Source data:
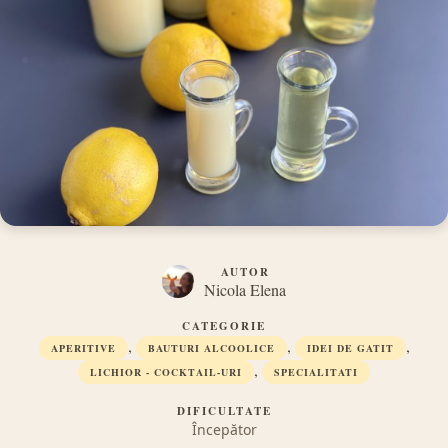
AUTOR
Nicola Elena
CATEGORIE
,
,
,
APERITIVE
BAUTURI ALCOOLICE
IDEI DE GATIT
,
LICHIOR - COCKTAIL-URI
SPECIALITATI
DIFICULTATE
Începător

ASSIGNED TASK
Could you reproduce the text lines of all the items word for word, leaving out the pictures?

RESPONSE AREA
AUTOR
Nicola Elena
CATEGORIE
,
,
,
APERITIVE
BAUTURI ALCOOLICE
IDEI DE GATIT
,
LICHIOR - COCKTAIL-URI
SPECIALITATI
DIFICULTATE
Începător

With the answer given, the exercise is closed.